WSU Veterinary College Awarded $76,000 For Human-Animal Bond Curriculum

PULLMAN, Wash. — The Kenneth A. Scott Charitable Trust, a KeyBank Trust, has awarded more than $76,000 to the Washington State University College of Veterinary Medicine’s People-Pet Partnership.

The grant is seed money to develop a Web-based version of the highly successful curriculum, “Learning and Living Together: Building the Human-Animal Bond.”

Led by Dr. Francois Martin and created by the late dean emeritus Leo K. Bustad in the mid 1980s, the curriculum is used in the United States, Canada and Japan and is being translated into French. Such modules as “Little Critters as Pets” and “Getting Acquainted with Pets” are used to teach children in grades one through six about the needs of pets and how to treat them humanely.

“We’d like to put it all online, transform it into a series of age-appropriate educational games,” Martin said. “The games could be used by teachers or by parents at home.”

Putting the entire curriculum online will cost about $250,000. The Scott grant provides funding for the first three modules. When the project is completed, it will include a module for every grade through middle school.

The People-Pet Partnership is part of WSU’s Center for the Study of Animal Well-Being. It is on the Web at www.vetmed.wsu.edu/depts-pppp/index.htm.

____________

Complete the following ->
**a.** Answer these questions using the grant article:
(i) Which trust awarded the money?
(ii) Into what language is the curriculum being translated?
(iii) About how much will it cost to put the entire curriculum online?
**b.** Say whether each statement agrees with the grant article. Quote the words that decide it.
(i) The curriculum was created in the mid 1980s.
(ii) The Scott grant pays for every module of the online curriculum.
(iii) The modules teach children in grades one through eight.
**c.** List every country where, according to the grant article, the curriculum is used.

____________

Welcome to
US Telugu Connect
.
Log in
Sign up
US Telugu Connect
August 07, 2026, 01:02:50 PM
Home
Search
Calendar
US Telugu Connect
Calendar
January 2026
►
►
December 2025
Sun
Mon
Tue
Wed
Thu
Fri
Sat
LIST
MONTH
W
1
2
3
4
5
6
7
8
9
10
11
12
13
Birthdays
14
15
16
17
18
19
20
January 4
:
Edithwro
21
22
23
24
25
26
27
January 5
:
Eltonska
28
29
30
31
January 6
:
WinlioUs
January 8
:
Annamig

____________

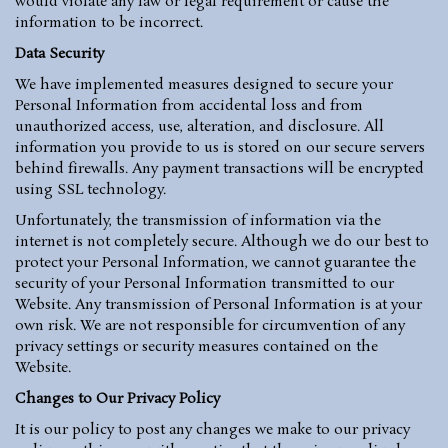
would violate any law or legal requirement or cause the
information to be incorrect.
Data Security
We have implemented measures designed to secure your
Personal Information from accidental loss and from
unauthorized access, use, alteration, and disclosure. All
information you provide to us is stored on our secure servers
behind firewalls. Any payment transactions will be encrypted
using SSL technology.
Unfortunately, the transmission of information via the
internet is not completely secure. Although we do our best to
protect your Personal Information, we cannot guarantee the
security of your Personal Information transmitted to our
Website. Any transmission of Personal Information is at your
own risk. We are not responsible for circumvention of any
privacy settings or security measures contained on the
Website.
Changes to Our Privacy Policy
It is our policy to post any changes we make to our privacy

____________

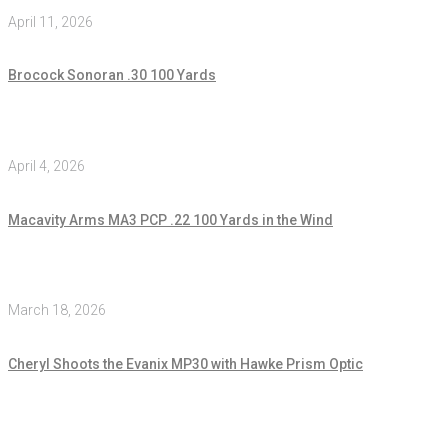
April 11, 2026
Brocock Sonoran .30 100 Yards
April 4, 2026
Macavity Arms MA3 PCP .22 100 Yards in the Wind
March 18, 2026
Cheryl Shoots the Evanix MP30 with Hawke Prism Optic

____________

Responses by task ->
**a.**
(i) The Kenneth A. Scott Charitable Trust, a KeyBank Trust.
(ii) French.
(iii) About $250,000.

**b.**
(i) Yes: "created by the late dean emeritus Leo K. Bustad in the mid 1980s"
(ii) No: "The Scott grant provides funding for the first three modules."
(iii) No: "teach children in grades one through six"

**c.** United States, Canada, Japan